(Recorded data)
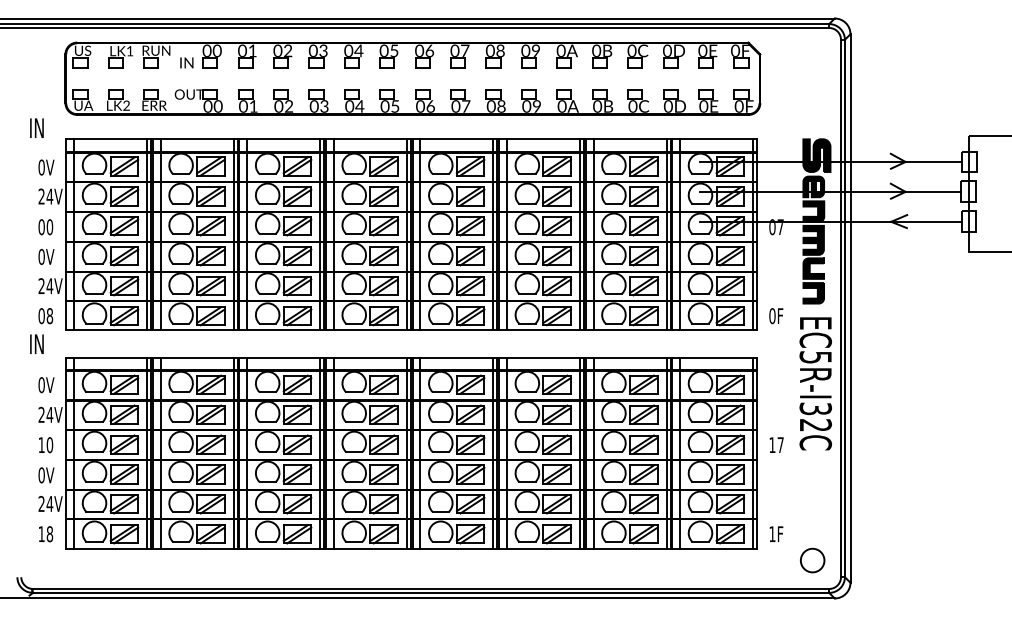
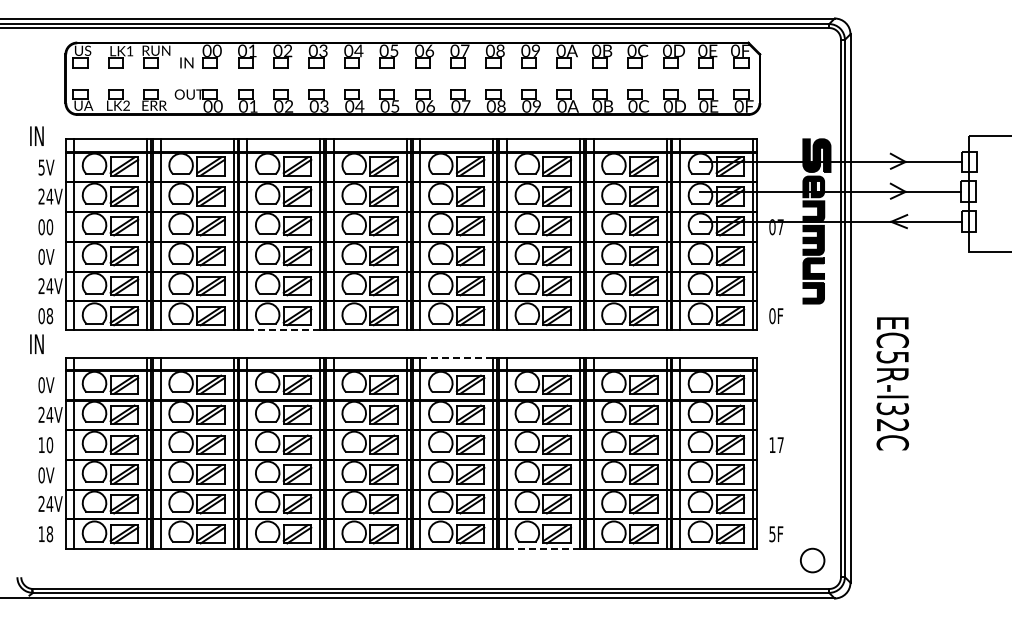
text at (36, 127) position: (36, 127) -> (36, 135)
text at (41, 167): 0V -> 5V
line at (283, 330): solid -> dashed
line at (456, 357): solid -> dashed
text at (815, 383) position: (815, 383) -> (892, 383)
text at (772, 534): 1F -> 5F
line at (543, 548): solid -> dashed
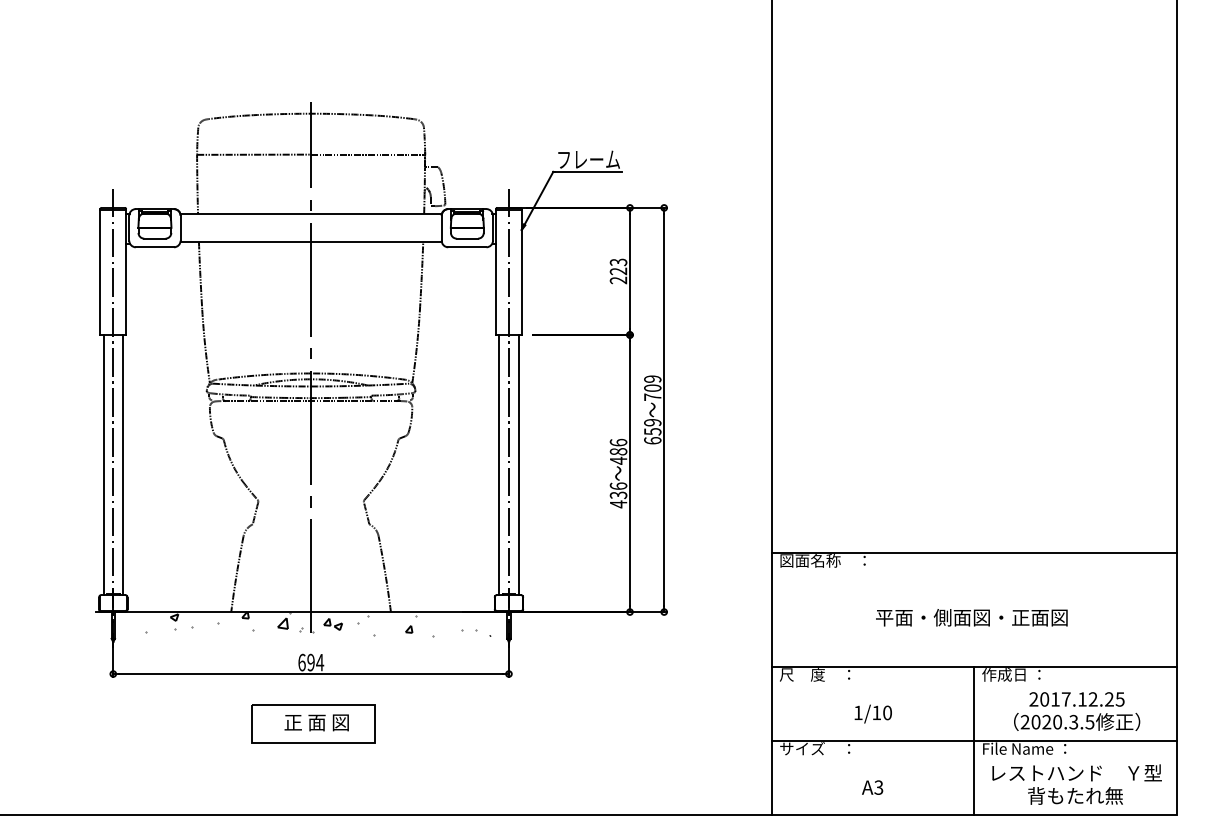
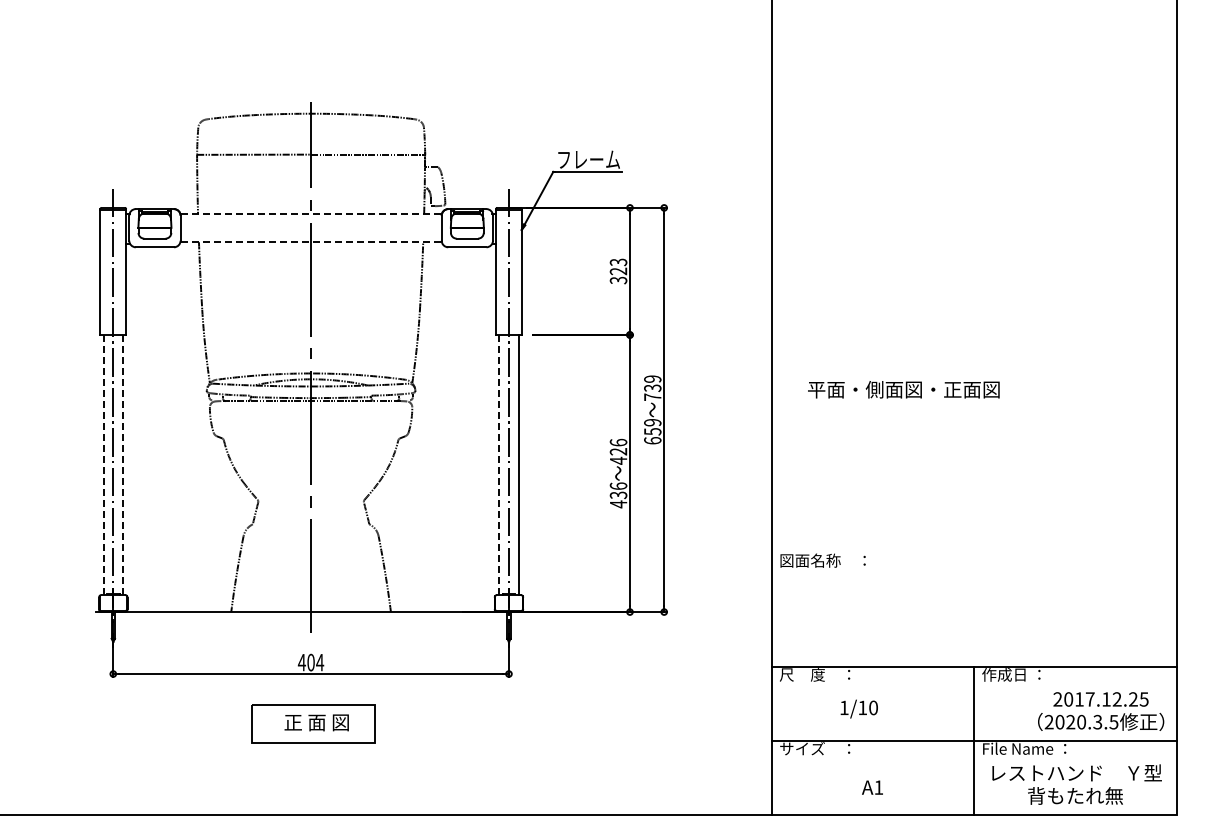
line at (311, 213): solid -> dashed
line at (311, 242): solid -> dashed
text at (618, 280): 223 -> 323
text at (652, 387): 709 -> 739
text at (618, 451): 486 -> 426
line at (103, 465): solid -> dashed
line at (123, 465): solid -> dashed
line at (498, 465): solid -> dashed
line at (973, 552): present -> none
text at (971, 617) position: (971, 617) -> (903, 389)
hatch at (318, 624): present -> none
text at (305, 662): 694 -> 404
text at (1077, 711) position: (1077, 711) -> (1101, 711)
text at (872, 713) position: (872, 713) -> (858, 708)
text at (878, 787): A3 -> A1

◆ DESCRIPTION OF THE TASK
Express each line of the records above as a string in a single JSON list, one string per line, omitting blank lines and the picture placeholders.

◆ TASK RESPONSE
[
  "text at (36, 127) position: (36, 127) -> (36, 135)",
  "text at (41, 167): 0V -> 5V",
  "line at (283, 330): solid -> dashed",
  "line at (456, 357): solid -> dashed",
  "text at (815, 383) position: (815, 383) -> (892, 383)",
  "text at (772, 534): 1F -> 5F",
  "line at (543, 548): solid -> dashed",
  "line at (311, 213): solid -> dashed",
  "line at (311, 242): solid -> dashed",
  "text at (618, 280): 223 -> 323",
  "text at (652, 387): 709 -> 739",
  "text at (618, 451): 486 -> 426",
  "line at (103, 465): solid -> dashed",
  "line at (123, 465): solid -> dashed",
  "line at (498, 465): solid -> dashed",
  "line at (973, 552): present -> none",
  "text at (971, 617) position: (971, 617) -> (903, 389)",
  "hatch at (318, 624): present -> none",
  "text at (305, 662): 694 -> 404",
  "text at (1077, 711) position: (1077, 711) -> (1101, 711)",
  "text at (872, 713) position: (872, 713) -> (858, 708)",
  "text at (878, 787): A3 -> A1"
]